## Items listed in a dataset
________

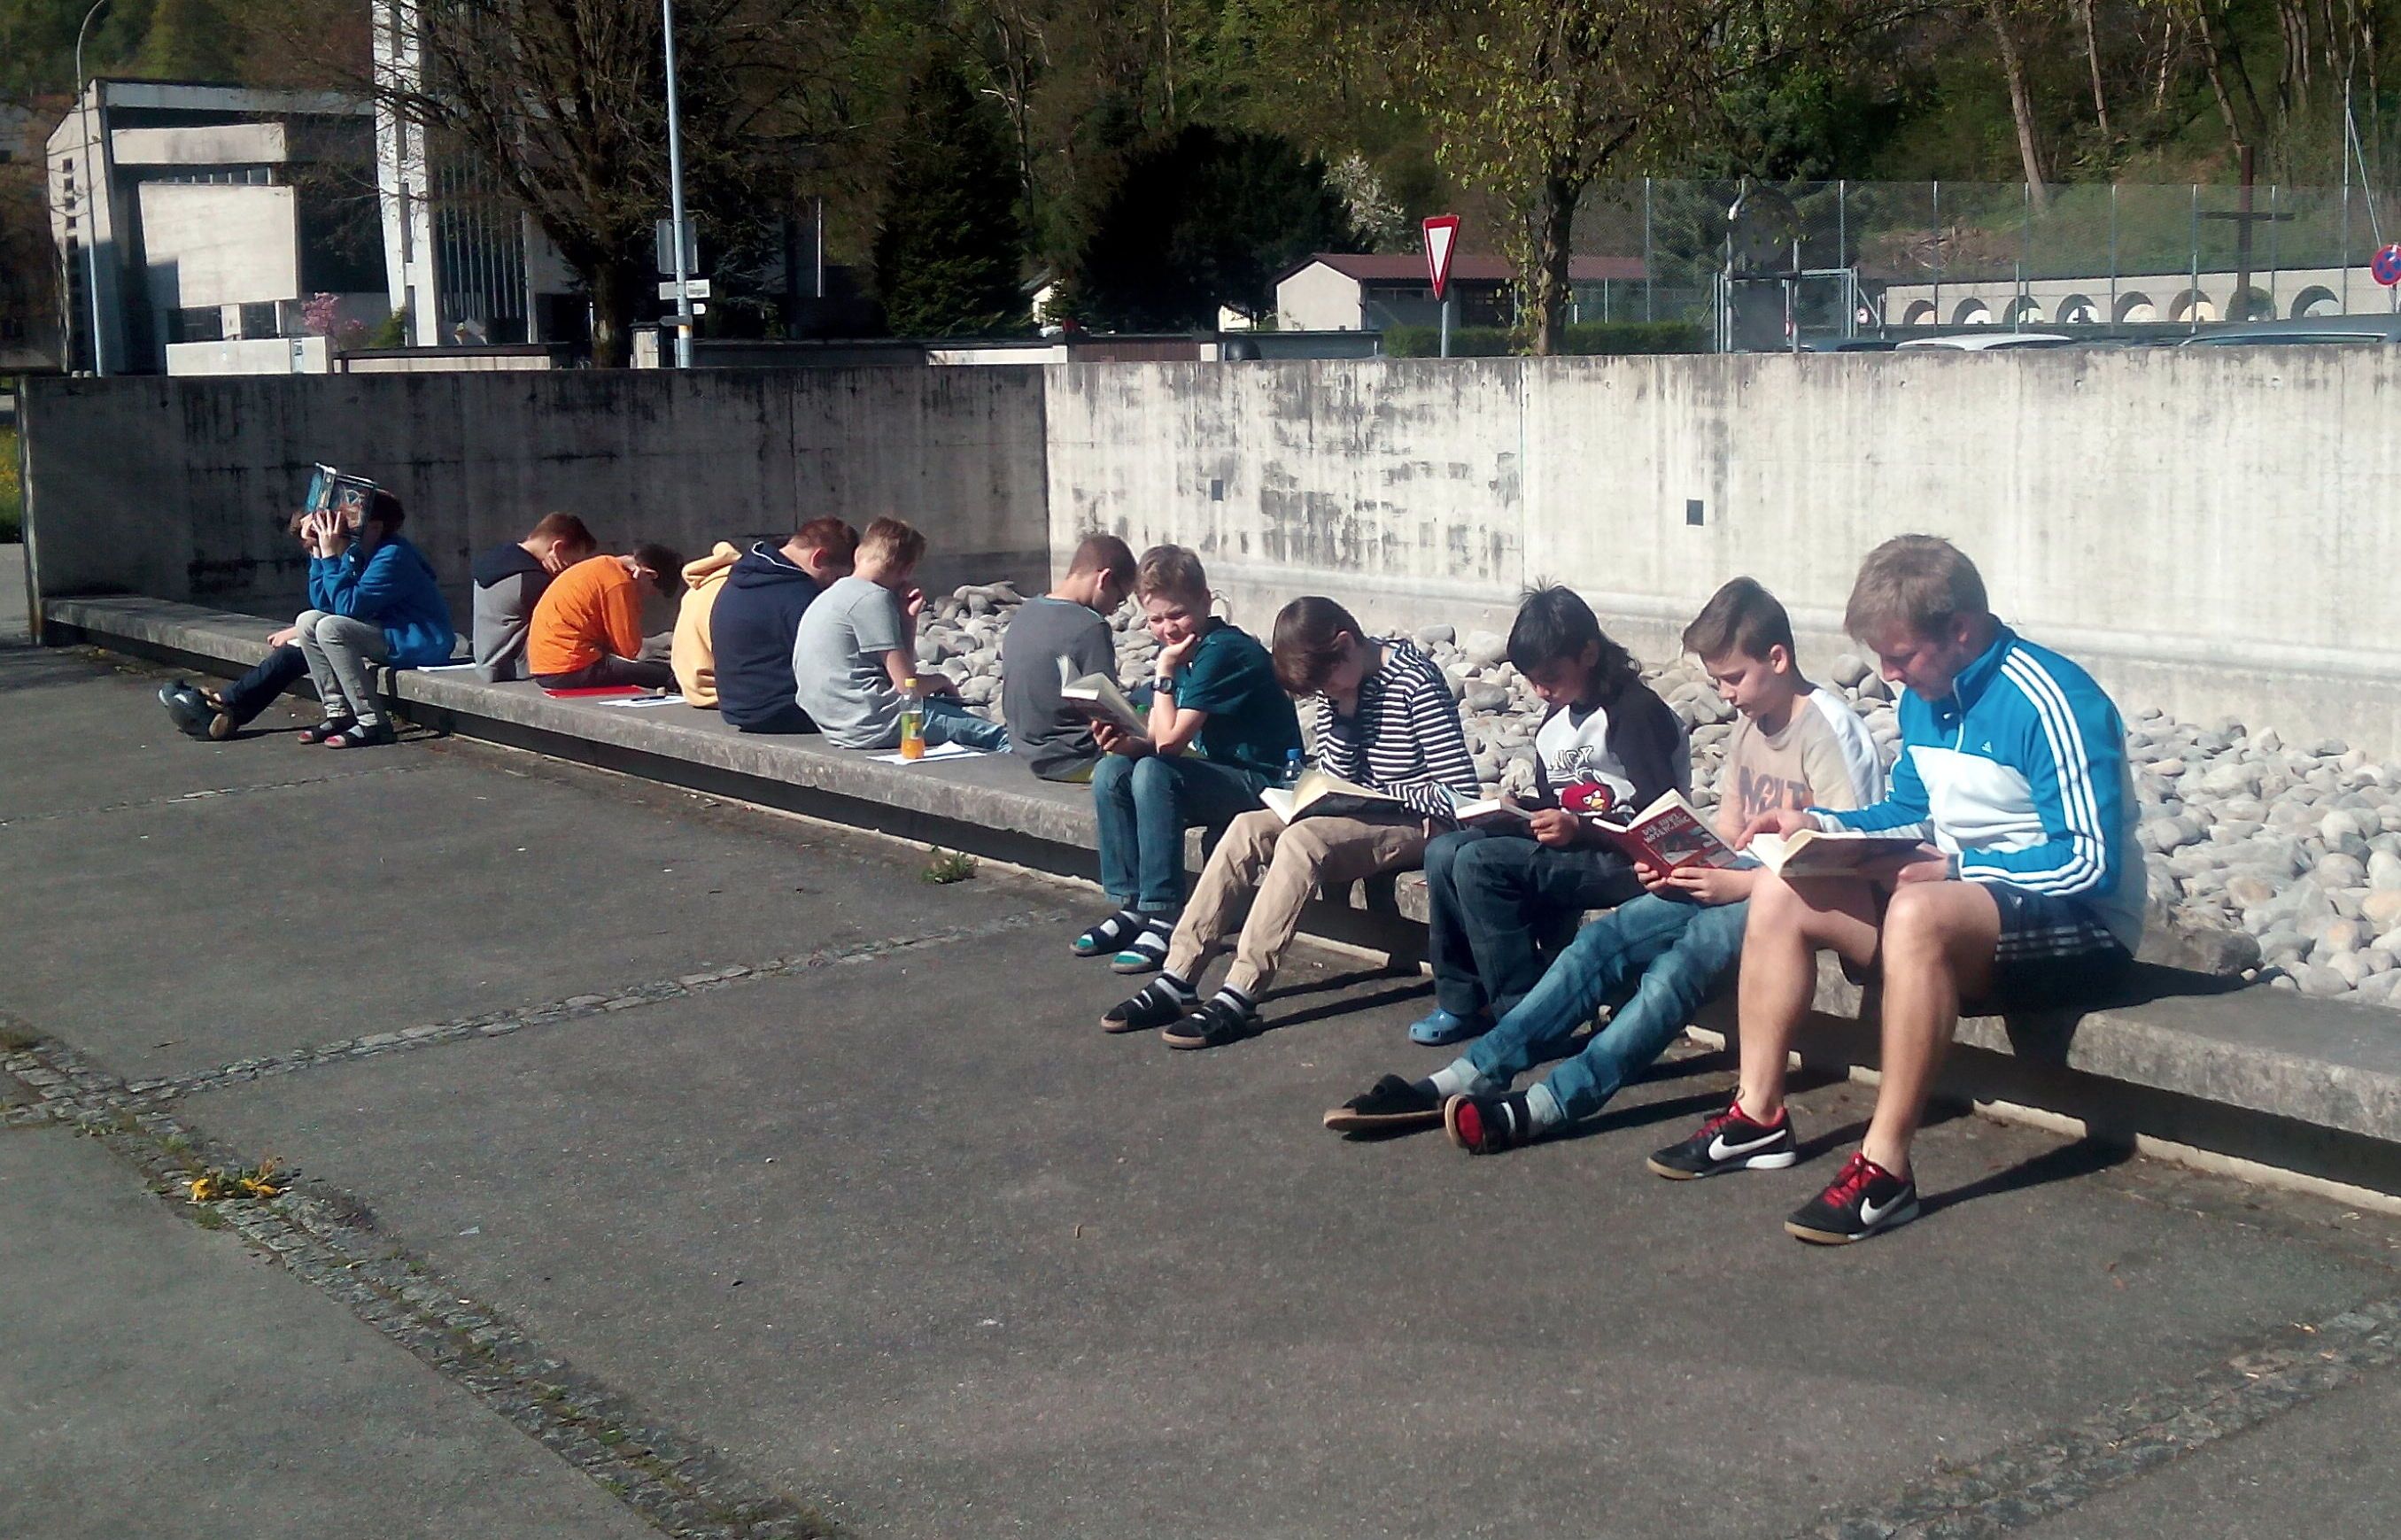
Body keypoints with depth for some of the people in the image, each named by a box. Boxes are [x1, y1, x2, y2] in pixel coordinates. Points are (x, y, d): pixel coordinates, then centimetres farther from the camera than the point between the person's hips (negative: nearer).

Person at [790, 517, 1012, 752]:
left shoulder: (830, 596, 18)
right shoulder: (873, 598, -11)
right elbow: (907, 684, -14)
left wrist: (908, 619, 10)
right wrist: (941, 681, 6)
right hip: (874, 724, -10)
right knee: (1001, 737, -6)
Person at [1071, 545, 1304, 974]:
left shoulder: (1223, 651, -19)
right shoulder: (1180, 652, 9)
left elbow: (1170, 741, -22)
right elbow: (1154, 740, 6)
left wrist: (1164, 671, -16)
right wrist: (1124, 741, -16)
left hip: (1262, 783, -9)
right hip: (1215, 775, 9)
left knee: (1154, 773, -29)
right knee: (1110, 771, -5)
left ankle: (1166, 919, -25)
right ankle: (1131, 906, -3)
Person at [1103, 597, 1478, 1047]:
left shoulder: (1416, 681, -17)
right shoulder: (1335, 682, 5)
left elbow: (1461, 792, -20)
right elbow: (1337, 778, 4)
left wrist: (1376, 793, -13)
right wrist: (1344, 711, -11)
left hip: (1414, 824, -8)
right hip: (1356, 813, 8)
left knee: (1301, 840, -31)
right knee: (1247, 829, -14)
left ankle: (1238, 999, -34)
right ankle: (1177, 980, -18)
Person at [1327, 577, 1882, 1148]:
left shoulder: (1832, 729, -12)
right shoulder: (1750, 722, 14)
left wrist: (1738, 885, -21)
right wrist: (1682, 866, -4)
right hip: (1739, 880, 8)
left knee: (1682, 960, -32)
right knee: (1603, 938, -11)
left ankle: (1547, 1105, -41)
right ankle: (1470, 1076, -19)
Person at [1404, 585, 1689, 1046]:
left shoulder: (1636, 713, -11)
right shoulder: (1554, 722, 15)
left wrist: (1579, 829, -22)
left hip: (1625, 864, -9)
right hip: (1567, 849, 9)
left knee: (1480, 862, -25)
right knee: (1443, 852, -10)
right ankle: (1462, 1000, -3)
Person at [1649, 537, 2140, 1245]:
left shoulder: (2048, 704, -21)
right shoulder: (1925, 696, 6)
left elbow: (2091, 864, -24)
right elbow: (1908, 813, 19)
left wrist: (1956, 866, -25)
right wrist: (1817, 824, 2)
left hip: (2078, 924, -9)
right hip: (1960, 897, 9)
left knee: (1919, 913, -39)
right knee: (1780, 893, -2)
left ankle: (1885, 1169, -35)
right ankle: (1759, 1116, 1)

________

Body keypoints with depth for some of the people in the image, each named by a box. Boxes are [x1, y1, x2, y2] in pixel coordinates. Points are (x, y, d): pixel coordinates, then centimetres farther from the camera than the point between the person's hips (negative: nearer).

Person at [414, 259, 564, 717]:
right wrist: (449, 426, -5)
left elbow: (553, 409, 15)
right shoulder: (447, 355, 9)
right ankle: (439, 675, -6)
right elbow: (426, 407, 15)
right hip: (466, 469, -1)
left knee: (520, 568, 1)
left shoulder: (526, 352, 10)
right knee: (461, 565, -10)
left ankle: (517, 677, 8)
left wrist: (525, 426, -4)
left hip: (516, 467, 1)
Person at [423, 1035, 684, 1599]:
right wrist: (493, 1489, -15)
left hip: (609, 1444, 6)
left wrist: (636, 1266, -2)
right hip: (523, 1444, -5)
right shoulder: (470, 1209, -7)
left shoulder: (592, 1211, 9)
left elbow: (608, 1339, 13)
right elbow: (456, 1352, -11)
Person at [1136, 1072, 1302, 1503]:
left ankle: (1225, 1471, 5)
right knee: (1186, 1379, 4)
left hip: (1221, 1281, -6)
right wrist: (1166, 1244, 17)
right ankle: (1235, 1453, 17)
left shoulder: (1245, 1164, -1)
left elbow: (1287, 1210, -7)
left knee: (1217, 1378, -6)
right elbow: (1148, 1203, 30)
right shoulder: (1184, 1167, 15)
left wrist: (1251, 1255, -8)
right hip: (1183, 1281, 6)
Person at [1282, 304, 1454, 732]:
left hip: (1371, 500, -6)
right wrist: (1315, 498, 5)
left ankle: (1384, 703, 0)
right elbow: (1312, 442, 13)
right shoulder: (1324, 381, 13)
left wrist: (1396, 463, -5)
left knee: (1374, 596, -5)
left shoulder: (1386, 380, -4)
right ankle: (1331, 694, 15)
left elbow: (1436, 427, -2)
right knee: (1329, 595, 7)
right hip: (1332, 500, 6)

________

## EXERCISE DESCRIPTION
Reproduce the lines from the one containing "right ankle: (1235, 1453, 17)" through the one containing "right hip: (1183, 1281, 6)", swapping "wrist" for "hand" and changing nothing else.

## YOUR SOLUTION
right ankle: (1235, 1453, 17)
left shoulder: (1245, 1164, -1)
left elbow: (1287, 1210, -7)
left knee: (1217, 1378, -6)
right elbow: (1148, 1203, 30)
right shoulder: (1184, 1167, 15)
left hand: (1251, 1255, -8)
right hip: (1183, 1281, 6)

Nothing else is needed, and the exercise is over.